*Extrait fourni*.

::::::::

Le 25 septembre 2012, le bureau a confié à la section de l’éducation, de la culture et de la communication la préparation d’un avis et d’un rapport intitulés : Pour une politique de développement du spectacle vivant : l’éducation artistique et culturelle tout au long de la vie. La section de l’éducation, de la culture et de la communication, présidée par M. Philippe Da Costa, a désigné Mme Claire Gibault comme rapporteure. 

L’éducation artistique et culturelle (EAC) est un enjeu majeur des politiques éducatives et culturelles françaises. Le CESE a souhaité apporter sa contribution à une réflexion autour d’une politique sur le long terme, sans perdre de vue les ambitions et les exigences des engagements ministériels à plus court terme. 

Une volonté politique s’est affirmée récemment avec la loi d’orientation et de programmation pour refonder l’école de la République de 2013. L’avis du CESE souhaite également envisager l’éducation artistique et culturelle comme une formation continue et un « droit à l’élévation tout au long de la vie » (B. Stiegler). L’ensemble de la société a vocation à participer à cette reconsidération de la place de l’art et de la culture dans notre société. 

Le CESE a choisi de se limiter au spectacle vivant – en particulier la musique, le théâtre et la danse – pour resserrer son champ de réflexion, ce choix permettant de mettre l’accent sur un mode de connaissance par la pratique collective, particulièrement importante dans le spectacle vivant. Si la pratique individuelle est souvent un préalable, les pratiques collectives sont essentielles pour favoriser la mixité sociale, le vivre-ensemble, la lutte contre l’exclusion et pour porter un ambitieux projet de développement artistique et culturel pour le pays. Si l’art et la culture ne doivent pas être justifiés par l’obsession du lien social, ils sont à la fois les produits et les conditions de l’existence de ce lien.

::::::::

Entrées d’annotation de régions
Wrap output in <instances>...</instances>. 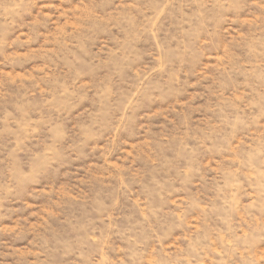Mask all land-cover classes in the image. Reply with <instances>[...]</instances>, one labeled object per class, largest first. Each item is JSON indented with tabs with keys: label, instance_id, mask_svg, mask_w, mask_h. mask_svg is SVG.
Segmentation results:
<instances>
[{
	"label": "rangeland",
	"instance_id": "rangeland-1",
	"mask_svg": "<svg viewBox=\"0 0 264 264\" xmlns=\"http://www.w3.org/2000/svg\"><path fill=\"white\" fill-rule=\"evenodd\" d=\"M0 264H264V0H0Z\"/></svg>",
	"mask_w": 264,
	"mask_h": 264
}]
</instances>
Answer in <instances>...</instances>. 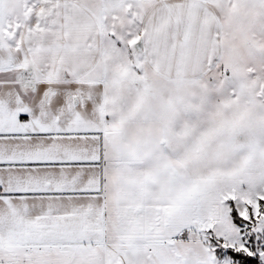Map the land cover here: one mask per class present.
<instances>
[{
	"label": "crops",
	"instance_id": "crops-1",
	"mask_svg": "<svg viewBox=\"0 0 264 264\" xmlns=\"http://www.w3.org/2000/svg\"><path fill=\"white\" fill-rule=\"evenodd\" d=\"M125 44L160 78H203L222 16L214 0H0V264L106 244L107 174L143 172L112 132Z\"/></svg>",
	"mask_w": 264,
	"mask_h": 264
},
{
	"label": "rangeland",
	"instance_id": "rangeland-1",
	"mask_svg": "<svg viewBox=\"0 0 264 264\" xmlns=\"http://www.w3.org/2000/svg\"><path fill=\"white\" fill-rule=\"evenodd\" d=\"M214 2L223 53L206 77L165 80L136 46H120L113 79L126 87L112 132L121 133L118 153L143 172L107 174L105 245L61 261L32 253L31 264H237L231 249L264 264V0Z\"/></svg>",
	"mask_w": 264,
	"mask_h": 264
},
{
	"label": "trees",
	"instance_id": "trees-1",
	"mask_svg": "<svg viewBox=\"0 0 264 264\" xmlns=\"http://www.w3.org/2000/svg\"><path fill=\"white\" fill-rule=\"evenodd\" d=\"M262 203L264 202L262 201ZM232 216L236 223H241V219L238 215L237 210L234 209L232 211ZM217 252H218V255L221 256L222 253L220 251L219 246H217ZM229 253H230V256L233 258V260L235 261V263L237 264H261V261L257 255L246 254L242 251L236 252V251H233L232 249L229 250Z\"/></svg>",
	"mask_w": 264,
	"mask_h": 264
}]
</instances>
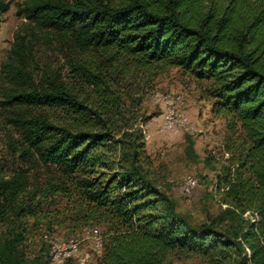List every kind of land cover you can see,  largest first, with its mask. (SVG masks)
Masks as SVG:
<instances>
[{
    "label": "trees",
    "instance_id": "trees-1",
    "mask_svg": "<svg viewBox=\"0 0 264 264\" xmlns=\"http://www.w3.org/2000/svg\"><path fill=\"white\" fill-rule=\"evenodd\" d=\"M8 8L0 0V21ZM19 11L82 59L70 62L73 83L58 75L36 82L25 35L16 34L9 50L4 72L20 87L6 102L15 108L20 153L56 173L53 181L34 175L32 184L24 169L0 177V220L16 223L0 237V264H44L22 247L33 225L51 220L44 200L55 192L67 201L55 217L101 229L94 264L189 256L264 264V0H24ZM167 68L209 83L211 113L225 127L219 156L226 157L205 158L217 171L218 209L198 224L151 177L143 126L154 114L128 108ZM125 85L140 94L119 89ZM36 109L60 113L67 124Z\"/></svg>",
    "mask_w": 264,
    "mask_h": 264
},
{
    "label": "rangeland",
    "instance_id": "rangeland-1",
    "mask_svg": "<svg viewBox=\"0 0 264 264\" xmlns=\"http://www.w3.org/2000/svg\"><path fill=\"white\" fill-rule=\"evenodd\" d=\"M5 1L9 3V8L2 13L0 21V177H8L14 171L24 169L31 184L34 182V175L41 181H53L56 173L53 168L42 164L32 166L20 153L22 138L15 122V108L6 102L11 88L20 87V84L10 80L5 74L4 64L18 33L25 35L31 47L28 70L36 82L44 75H58L64 83H73L70 62L80 57L82 59V54L70 48L68 42L40 31L29 23L19 11L24 0ZM208 85L207 81H198L180 69L167 68L155 78L153 89L143 95L140 102L133 101L128 106L132 110L130 113L154 114L153 121L148 126V122L143 126L146 150L152 161L151 177L157 187L173 201L175 210L192 224L201 223L208 215L215 214L219 205V197L214 190L217 171L212 165L206 164V155L211 153L220 161L226 157L225 154L219 156L225 127L223 120L211 113L212 98ZM130 87L125 85L119 89H123L126 94L129 92L131 97L140 94L136 93L135 85ZM166 97L172 99L176 109L185 113L189 129H182L177 133L162 130L163 99ZM38 111L57 123L67 124L60 113L34 110ZM187 175L198 180V186L189 195L183 194L179 189ZM66 203L60 192H55L44 200V213L52 217L50 221H43L40 227H31L29 238L22 247L28 260L41 256L44 264H94L98 253L94 247L96 238L88 235L92 228L73 227L66 219L55 217L57 212L66 209ZM31 222L29 219V223ZM15 227L13 220H0V237L10 234ZM100 231L98 229L99 235ZM166 264L205 262L198 257L189 256L171 257Z\"/></svg>",
    "mask_w": 264,
    "mask_h": 264
},
{
    "label": "built area",
    "instance_id": "built-area-1",
    "mask_svg": "<svg viewBox=\"0 0 264 264\" xmlns=\"http://www.w3.org/2000/svg\"><path fill=\"white\" fill-rule=\"evenodd\" d=\"M164 110L162 113L161 128L163 131L177 133L182 129H189L188 119L185 113L176 109L174 102L171 98L166 97L163 99ZM198 186V180L194 176L187 175L183 178L179 186L180 191L189 195ZM89 236L96 238L94 247L99 254L102 250V242L97 228H92L88 231ZM74 243V241H72Z\"/></svg>",
    "mask_w": 264,
    "mask_h": 264
},
{
    "label": "crops",
    "instance_id": "crops-1",
    "mask_svg": "<svg viewBox=\"0 0 264 264\" xmlns=\"http://www.w3.org/2000/svg\"><path fill=\"white\" fill-rule=\"evenodd\" d=\"M153 119H154V117L148 121V123L146 124V126H148V124H149L151 121H153Z\"/></svg>",
    "mask_w": 264,
    "mask_h": 264
}]
</instances>
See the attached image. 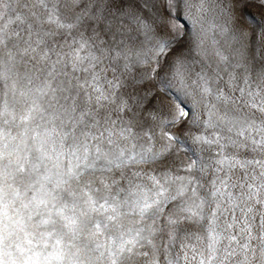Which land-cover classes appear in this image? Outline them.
Wrapping results in <instances>:
<instances>
[{
    "label": "snow or ice",
    "instance_id": "1",
    "mask_svg": "<svg viewBox=\"0 0 264 264\" xmlns=\"http://www.w3.org/2000/svg\"><path fill=\"white\" fill-rule=\"evenodd\" d=\"M0 264H264V0H0Z\"/></svg>",
    "mask_w": 264,
    "mask_h": 264
}]
</instances>
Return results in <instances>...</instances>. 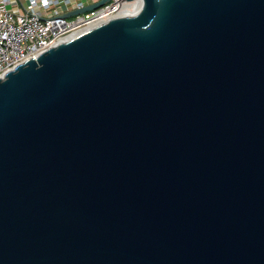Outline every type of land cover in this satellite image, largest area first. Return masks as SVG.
Here are the masks:
<instances>
[{"label": "water", "instance_id": "water-1", "mask_svg": "<svg viewBox=\"0 0 264 264\" xmlns=\"http://www.w3.org/2000/svg\"><path fill=\"white\" fill-rule=\"evenodd\" d=\"M145 1L0 76V264H264V0Z\"/></svg>", "mask_w": 264, "mask_h": 264}, {"label": "built area", "instance_id": "built-area-1", "mask_svg": "<svg viewBox=\"0 0 264 264\" xmlns=\"http://www.w3.org/2000/svg\"><path fill=\"white\" fill-rule=\"evenodd\" d=\"M0 0V76L58 42L122 15L127 0Z\"/></svg>", "mask_w": 264, "mask_h": 264}, {"label": "bare ground", "instance_id": "bare-ground-1", "mask_svg": "<svg viewBox=\"0 0 264 264\" xmlns=\"http://www.w3.org/2000/svg\"><path fill=\"white\" fill-rule=\"evenodd\" d=\"M146 1L145 0H134V1H129L126 3V5L124 6V8L122 9V14L125 13H134L137 11V9L142 6L145 5Z\"/></svg>", "mask_w": 264, "mask_h": 264}]
</instances>
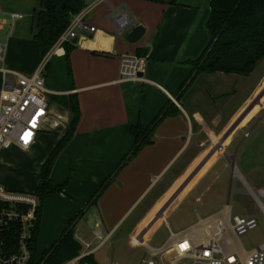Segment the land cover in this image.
<instances>
[{"label":"crops","instance_id":"obj_1","mask_svg":"<svg viewBox=\"0 0 264 264\" xmlns=\"http://www.w3.org/2000/svg\"><path fill=\"white\" fill-rule=\"evenodd\" d=\"M81 1L82 10L90 9L83 22L95 31H77V37L68 42L72 46L68 60L63 45L53 47L47 65V100L75 95L80 116L50 172L54 184H67L63 194L43 203L36 261L82 210L74 228L81 255L67 264L85 256L110 264L109 255L121 252L123 244L139 248L149 258L147 248L167 249L181 239L204 243L208 226L216 221L229 225L232 216L261 217L253 196L264 190V113L249 123L242 121L263 86L231 111L227 108L234 96L232 74H199L186 87L192 63L210 42L206 23L211 0ZM38 10L35 0H0V32L7 30L5 59L8 14L31 15L28 40L22 47H33L32 58L26 53L15 57L23 75H31L41 59L40 49L37 53L32 45L37 42L32 28ZM120 13L144 28L136 44L123 38L133 27L122 35L116 32L114 18ZM25 15L14 27L20 26ZM124 55L144 60L140 81H120ZM163 109L175 112L158 124L153 142L115 173L102 194L92 200L130 151V127L148 126ZM49 112L47 129L62 123L61 134L42 129L28 151L11 147L2 150L0 158H10L15 152L33 154L28 169L39 176L70 120L68 111L56 102L49 104ZM260 203L264 206L263 198ZM176 214L183 216L179 228L172 224ZM160 229H165V237L153 248L148 242ZM231 238L237 254L246 256L253 250L244 252L237 238Z\"/></svg>","mask_w":264,"mask_h":264},{"label":"built area","instance_id":"obj_2","mask_svg":"<svg viewBox=\"0 0 264 264\" xmlns=\"http://www.w3.org/2000/svg\"><path fill=\"white\" fill-rule=\"evenodd\" d=\"M89 10L86 7L72 18L55 47L71 42L80 29L89 33L95 31L94 27L83 22ZM21 19L23 15L8 14V37L16 21ZM114 19L118 31L130 22L125 13L118 14ZM5 53L6 44L0 42V152L11 147L28 151L50 115L45 88L50 51L40 59L31 75L6 69ZM143 72L144 60L141 57H122L120 81H140L142 78L138 74ZM253 198L264 220V206L260 203V199H264V190H259ZM37 208L35 194L13 193L0 184V264H32L30 240L37 221ZM258 227L259 219L256 217L232 216L229 225L216 221L208 226L204 243L181 239L167 249L147 248L151 257L143 260V264H264V243L246 256H241L234 251L230 240L231 236L237 238ZM185 244L187 246L182 248Z\"/></svg>","mask_w":264,"mask_h":264},{"label":"trees","instance_id":"obj_3","mask_svg":"<svg viewBox=\"0 0 264 264\" xmlns=\"http://www.w3.org/2000/svg\"><path fill=\"white\" fill-rule=\"evenodd\" d=\"M39 10L33 17V39L40 44L41 58L55 45L69 27L72 18L83 8L81 0H35ZM210 16L206 26L210 42L201 57L193 62L194 69L188 78V87L199 74H232L246 77L264 58V0H211ZM68 60L71 44L63 43ZM70 114L68 127L46 160L40 167L39 183L35 191L38 198L37 221L31 237L32 264H67L81 255V245L74 238L75 220L84 214L82 210L75 219L68 222L55 243L36 260V245L43 203L46 199L63 194L67 182L56 185L50 180V172L56 158L75 132L79 120V106L75 95L50 97ZM49 103V104H51ZM175 111L163 109L148 126L140 123L130 127L133 138L130 151L118 163L115 171L94 193L96 200L107 188L117 173L143 147L150 145L153 134L161 120ZM88 205L85 207L87 208ZM78 264H98L92 256L78 260Z\"/></svg>","mask_w":264,"mask_h":264},{"label":"rangeland","instance_id":"obj_4","mask_svg":"<svg viewBox=\"0 0 264 264\" xmlns=\"http://www.w3.org/2000/svg\"><path fill=\"white\" fill-rule=\"evenodd\" d=\"M7 12H15V11H7ZM16 14V13H14ZM22 15V13H21ZM25 15V14H23ZM26 18L24 21L18 24L13 28L14 31L11 36H9V48L12 45L11 50L8 48L7 58L5 59L4 56V67L10 71H13L15 73H22V68L20 66V63H17L16 56L21 55L22 53H26V55L30 56L32 58V51L33 47L30 48H24L22 46H26L25 43H27L29 35V24L31 20V15H25ZM93 27V26H92ZM9 29V26H8ZM6 31L0 32V42L2 44H5L6 40ZM26 40V42H25ZM22 42H24V45H22ZM36 46L37 53L40 49L38 42H33ZM24 48V52H22V49ZM7 51V49H6ZM6 55V54H5ZM229 77H233L232 83H234V93L232 94L233 99L230 106L227 108V111H231L237 104H240L242 100L250 96L251 92L255 90L257 87H264V58L260 60L254 70L247 75L246 77L232 75ZM262 87V88H263ZM48 103H51L50 99H48ZM262 106V107H260ZM260 106L255 107L249 111L247 109L245 110L246 114L244 115V119L242 123H244L246 120L247 123H249L256 114L260 116L264 113V97L260 102ZM249 107V106H248ZM261 115V116H262ZM260 118V117H259ZM264 121V120H263ZM47 129L48 126L44 125L42 129ZM63 129H65V126L61 124L58 125V127L47 129L51 130L50 132L58 134L62 133ZM45 131V130H44ZM250 131V130H249ZM248 131V132H249ZM39 132L38 134H40ZM35 159V155H25L22 153L15 152L14 154H11L10 158L1 156L0 158V184L3 185L7 191L18 193V194H34L39 183V176L35 175V173L30 172L28 169V163L32 162ZM256 212V208H254V213ZM193 216V215H192ZM256 217V214L255 216ZM259 219V227L253 231H250L242 236L237 237V241L240 244V247L244 250V252H248L250 249H255L259 245L264 243V220L261 217H256ZM183 219V216L181 214H176L174 216V222L172 223L175 228H179L181 226V221ZM165 237V229H160L155 237L151 241L148 242V245L155 248V246H158L163 238ZM116 237H113L111 241H115ZM230 240L232 244H234L236 241L230 237ZM121 248V247H120ZM111 253V252H110ZM41 254V253H40ZM39 254V255H40ZM109 259L110 264H142L141 260H147L148 256L144 254L142 250L139 248H133L129 246L128 244H123V248L121 249V252L117 253V255L111 253ZM146 256V257H144ZM72 264H78V263H72Z\"/></svg>","mask_w":264,"mask_h":264},{"label":"water","instance_id":"obj_5","mask_svg":"<svg viewBox=\"0 0 264 264\" xmlns=\"http://www.w3.org/2000/svg\"><path fill=\"white\" fill-rule=\"evenodd\" d=\"M129 29H131V30L128 31ZM116 32L119 33L120 35L127 32V33H125V35L123 37L124 41L128 44H136L141 39V37L143 36L144 28L140 24L136 25V22H134L132 19H130L129 24L127 26H125L124 29H122L121 31H118V27L116 25ZM138 77L142 78L143 74H138Z\"/></svg>","mask_w":264,"mask_h":264},{"label":"bare ground","instance_id":"obj_6","mask_svg":"<svg viewBox=\"0 0 264 264\" xmlns=\"http://www.w3.org/2000/svg\"><path fill=\"white\" fill-rule=\"evenodd\" d=\"M264 97V87L259 91V93L257 94V96L255 97V99L250 103L247 111L260 106V102ZM246 111V112H247ZM246 112L244 113V115L246 114Z\"/></svg>","mask_w":264,"mask_h":264},{"label":"snow or ice","instance_id":"obj_7","mask_svg":"<svg viewBox=\"0 0 264 264\" xmlns=\"http://www.w3.org/2000/svg\"><path fill=\"white\" fill-rule=\"evenodd\" d=\"M186 246H187V245L185 244V245H182L181 247L184 248V247H186Z\"/></svg>","mask_w":264,"mask_h":264}]
</instances>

::::::::

*Consigne 1*. Mettez à jour l’extrait sur l’éducation artistique et culturelle : reproduisez-le de « Une volonté politique » jusqu’à « dans notre société. » inclus, en remplaçant « formation continue » par « formation permanente ».
*Consigne 2*. Prolongez l’extrait sur l’éducation artistique et culturelle à partir de l’endroit où il s’arrête.

*Résultat attendu 1*.
Une volonté politique s’est affirmée récemment avec la loi d’orientation et de programmation pour refonder l’école de la République de 2013. L’avis du CESE souhaite également envisager l’éducation artistique et culturelle comme une formation permanente et un « droit à l’élévation tout au long de la vie » (B. Stiegler). L’ensemble de la société a vocation à participer à cette reconsidération de la place de l’art et de la culture dans notre société.

*Résultat attendu 2*.
Notre société propose aux enfants une éducation qui s’adresse davantage à leur intellect, au détriment des richesses qu’apporte un développement plus complet de toutes les facultés sensibles et corporelles. La découverte de la correspondance entre un geste et une intention, de la beauté d’un mouvement, du sens d’un regard, de l’expressivité d’une voix sont des moments essentiels pour le développement cognitif. 

Pratiquer une discipline artistique doit aussi permettre d’acquérir progressivement une meilleure interprétation de la société, et d’affiner sa perception du monde artistique et de ses enjeux. 

Assister à des spectacles de théâtre, de danse, de cirque ou de rue, écouter de la musique, permettent de découvrir et de partager le plaisir et l’émotion du spectateur, de donner l’opportunité d’éveiller le désir d’art et de culture. 

 

Le CESE pose le défi de la démocratisation de l’éducation artistique, à travers lequel se pose la question fondamentale de l’émancipation du citoyen par la culture. Il déplore les inégalités d’accès à l’éducation artistique. L’avis du CESE préconise la mise en place d’une politique nationale pour l’accès de tous à l’EAC. Pour sa mise en oeuvre, le territoire apparaît comme le cadre de référence, dans le respect de la complexité d’une société donnée et de la diversité des populations qui font la France d’aujourd’hui. Une autre conception de la territorialisation doit permettre de construire des projets territoriaux inventifs, reliés à des orientations nationales, à même de lutter contre les inégalités. 

 

 

Synthèse de l’avis

L’éducation artistique et culturelle tout au long de la vie est essentielle pour le développement du citoyen et de la personne. Elle doit reposer sur la pratique artistique collective, le contact avec les oeuvres et les artistes. 

Les pratiques culturelles restent encore trop marquées par le capital culturel de chaque individu, notamment l’héritage familial et le diplôme. Entre 1973 à 2008, la fréquentation des équipements culturels par les ouvriers a connu une baisse tandis que celle des catégories socioprofessionnelles les plus favorisées a augmenté. Ces inégalités culturelles sont aggravées par les déséquilibres territoriaux, les inégalités sociales et de conditions de vie. Les initiatives dans les territoires dépendent de la volonté politique des élus et de la capacité financière des collectivités. De plus, le prix de l’enseignement artistique spécialisé dans les conservatoires constitue un frein à la pratique des jeunes et des amateurs, particulièrement pour les personnes à revenus moyens et modestes. Enfin, des stéréotypes sexués et le manque de valorisation de la diversité pèsent sur les pratiques artistiques et aboutissent parfois à de véritables discriminations.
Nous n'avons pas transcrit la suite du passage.